Jacques sat on a tall bench, his young legs swinging to the beat of the tune in his head. The blond, blue-eyed boy wore shorts, like any ten-year old kid in summer time. Today was a weekday and he would not be going to mass, yet he sported his Sunday shirt. The sun shone high in the sky and the air was heavy, so he had unbuttoned the collar. His mother would not have approved, but she would never know.
Jacques was waiting for the train, and the train was late.
Normally, the boy would be immersed in the heroic tale of some knight, explorer, or conqueror. He loved books the way other kids his age loved playing ball, fishing, or truancy. Normally, he would keep reading until the train entered the station, piercing through the dream world and pulling him back into reality in a thick cloud of steam. But today was not a normal day, and this train was not a normal train. Not to the ten-year old boy sitting on this bench.
Normality. Such a simple notion had become an abstract concept. Was food rationing ‘normal’? Was hiding in the attic to listen to a forbidden radio broadcast ‘normal’? Was waking up at night to the sound of propeller planes, dropping bombs, and artillery ‘normal’? As World War II raged on, the absurd was the new normal for Jacques and millions of his compatriots. It was June 1943. France had been occupied by Germany for close to three years. The boy’s distant memories of the days before the war were inexorably drifting away towards oblivion, remnants of another life.
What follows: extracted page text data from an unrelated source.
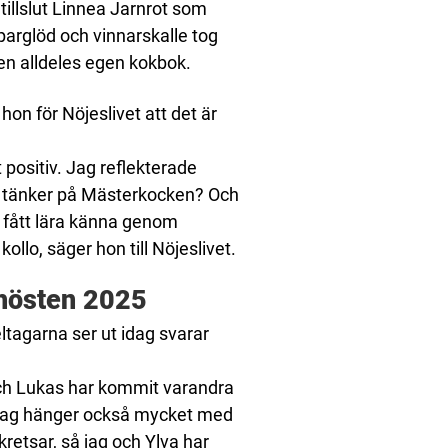
tillslut Linnea Jarnrot som
arglöd och vinnarskalle tog
 en alldeles egen kokbok.
hon för Nöjeslivet att det är
 positiv. Jag reflekterade
jag tänker på Mästerkocken? Och
 fått lära känna genom
lo, säger hon till Nöjeslivet.
 hösten 2025
eltagarna ser ut idag svarar
 och Lukas har kommit varandra
. Jag hänger också mycket med
 kretsar, så jag och Ylva har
Still no train. Jacques often travelled to La Rochelle, the nearest city, to see the doctor for his bad back, and the boy knew that trains rarely ran on schedule. One time, he was reading a book sitting on a bench, very much like today, waiting for the return train to Niort, where he would connect to his final destination, the village of Saint Liguaire. In the Express from Paris idling at the next platform, someone screamed with pain (or was it with terror?) Jacques lifted his eyes above his book and spied two men in Gestapo uniforms pulling a young woman out of the car, then dragging her on the platform, each of them holding one arm. Crowds parted. Most people looked away, pretending not to hear the captive’s desperate calls for help. Some were brave enough to watch, but everyone knew that challenging these two men would lead them at best to a prison cell, at worst to torture and death. Fear was the Gestapo’s most powerful ally. Many reasons could make a train run late, and even on a warm summer day, some of them made Jacques shiver.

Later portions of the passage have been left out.